Step 1. checking slot status and prompt

[
  {
    "n_ctx": 16384,
    "n_predict": -1,
    "model": "../ollama/gguf_files/llama31-8b.gguf",
    "seed": 4294967295,
    "seed_cur": 0,
    "temperature": 0.800000011920929,
    "dynatemp_range": 0,
    "dynatemp_exponent": 1,
    "top_k": 40,
    "top_p": 0.949999988079071,
    "min_p": 0.05000000074505806,
    "tfs_z": 1,
    "typical_p": 1,
    "repeat_last_n": 64,
    "repeat_penalty": 1,
    "presence_penalty": 0,
    "frequency_penalty": 0,
    "mirostat": 0,
    "mirostat_tau": 5,
    "mirostat_eta": 0.10000000149011612,
    "penalize_nl": false,
    "stop": [],
    "max_tokens": -1,
    "n_keep": 0,
    "n_discard": 0,
    "ignore_eos": false,
    "stream": true,
    "n_probs": 0,
    "min_keep": 0,
    "grammar": "",
    "samplers": [
      "top_k",
      "tfs_z",
      "typ_p",
      "top_p",
      "min_p",
      "temperature"
    ],
    "id": 0,
    "id_task": -1,
    "state": 0,
    "prompt": null,
    "next_token": {
      "has_next_token": true,
      "n_remain": -1,
      "n_decoded": 0,
      "stopped_eos": false,
      "stopped_word": false,
      "stopped_limit": false,
      "stopping_word": ""
    }
  }

As you can see initially "prompt": null is NULL.

Step 2. Caching document

def get_completion(
    prompt, 
    n_predict=128, 
    cache_prompt=False,
    stream=False
):
    headers = {
        "Content-Type": "application/json"
    }

    data = {
        "prompt": prompt,
        "n_predict": n_predict,
        "temperature": 0.1,
        "seed": 42,
        "cache_prompt": cache_prompt,
        "stream": stream,
    }

    if not stream:
        data["next_token"] = {"stopped_eos": "true"}

    try:
        if stream:
            return stream_response(url, headers, data)
        else:
            response = requests.post(url, headers=headers, json=data)
            response.raise_for_status()
            return response.json()
    except requests.exceptions.RequestException as e:
        print(f'ERROR: {e}')
        return None

def save_prompt_cache(slot_id, filename):
    save_url = f"{base_url}/slots/{slot_id}?action=save"
    data = {"filename": filename}
    try:
        response = requests.post(save_url, json=data, timeout=120)
        response.raise_for_status()
        return response.json()
    except requests.exceptions.RequestException as e:
        print(f'ERROR saving prompt cache: {e}')
        return None

def cache_it(initial_prompt, slot_id, filename):
    print("Initializing cache...")
    init_response = get_completion(initial_prompt, n_predict=1, cache_prompt=True)
    if init_response:
        print("Cache initialized successfully.")
        save_response = save_prompt_cache(slot_id, filename)
        if save_response:
            print(f"Cache saved to slot {slot_id} with filename {filename}")
            print(f"Saved {save_response['n_saved']} tokens, {save_response['n_written']} bytes")
        else:
            print(f"Failed to save cache to slot {slot_id}")
    else:
        print("Failed to initialize cache.")

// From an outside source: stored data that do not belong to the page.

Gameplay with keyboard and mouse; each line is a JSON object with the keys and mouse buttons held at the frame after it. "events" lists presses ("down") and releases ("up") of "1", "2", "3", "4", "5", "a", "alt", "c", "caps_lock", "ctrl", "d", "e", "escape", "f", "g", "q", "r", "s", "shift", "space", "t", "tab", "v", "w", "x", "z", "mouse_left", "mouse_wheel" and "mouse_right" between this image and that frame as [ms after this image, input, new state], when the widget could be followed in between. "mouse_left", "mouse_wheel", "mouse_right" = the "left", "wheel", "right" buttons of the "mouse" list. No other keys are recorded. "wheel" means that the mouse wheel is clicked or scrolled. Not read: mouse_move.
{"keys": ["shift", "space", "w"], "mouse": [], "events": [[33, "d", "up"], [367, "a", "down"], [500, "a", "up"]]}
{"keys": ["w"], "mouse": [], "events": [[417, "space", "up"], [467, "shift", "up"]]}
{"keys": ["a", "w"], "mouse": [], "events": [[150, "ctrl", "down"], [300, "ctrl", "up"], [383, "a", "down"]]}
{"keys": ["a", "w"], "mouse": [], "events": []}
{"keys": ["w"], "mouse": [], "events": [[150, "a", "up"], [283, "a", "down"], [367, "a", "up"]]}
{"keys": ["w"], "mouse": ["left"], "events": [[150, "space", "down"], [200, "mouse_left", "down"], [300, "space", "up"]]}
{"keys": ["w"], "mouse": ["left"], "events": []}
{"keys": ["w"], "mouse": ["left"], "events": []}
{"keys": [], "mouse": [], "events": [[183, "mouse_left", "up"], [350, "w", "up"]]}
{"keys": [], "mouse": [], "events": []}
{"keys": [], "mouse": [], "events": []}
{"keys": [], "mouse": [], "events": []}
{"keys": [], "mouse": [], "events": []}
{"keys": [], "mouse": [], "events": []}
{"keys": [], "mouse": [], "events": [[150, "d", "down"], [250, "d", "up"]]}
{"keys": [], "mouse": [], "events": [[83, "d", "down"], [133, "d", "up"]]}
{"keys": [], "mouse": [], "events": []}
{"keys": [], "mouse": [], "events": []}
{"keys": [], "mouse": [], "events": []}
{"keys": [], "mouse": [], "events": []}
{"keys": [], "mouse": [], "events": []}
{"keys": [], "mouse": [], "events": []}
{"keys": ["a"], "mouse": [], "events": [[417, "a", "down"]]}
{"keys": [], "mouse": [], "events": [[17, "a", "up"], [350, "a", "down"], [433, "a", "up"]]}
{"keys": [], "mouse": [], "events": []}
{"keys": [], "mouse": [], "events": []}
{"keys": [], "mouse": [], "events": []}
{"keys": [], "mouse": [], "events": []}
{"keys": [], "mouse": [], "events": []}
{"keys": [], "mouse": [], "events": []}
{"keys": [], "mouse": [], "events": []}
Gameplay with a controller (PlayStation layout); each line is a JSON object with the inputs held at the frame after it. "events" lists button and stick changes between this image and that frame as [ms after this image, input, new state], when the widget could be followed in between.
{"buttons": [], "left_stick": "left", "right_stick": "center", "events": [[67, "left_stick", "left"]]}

Above are my jupyter notebook functions. Assume URL is http://localhost:8080.
I am calling function cache_it with document as prompt, 0 as my slot id and filename.

# for document 1 I will use
cache_it(initial_prompt, slot_id=0, filename="code.bin")
# for document 2 I will use
cache_it(initial_prompt, slot_id=0, filename="ai-history.bin")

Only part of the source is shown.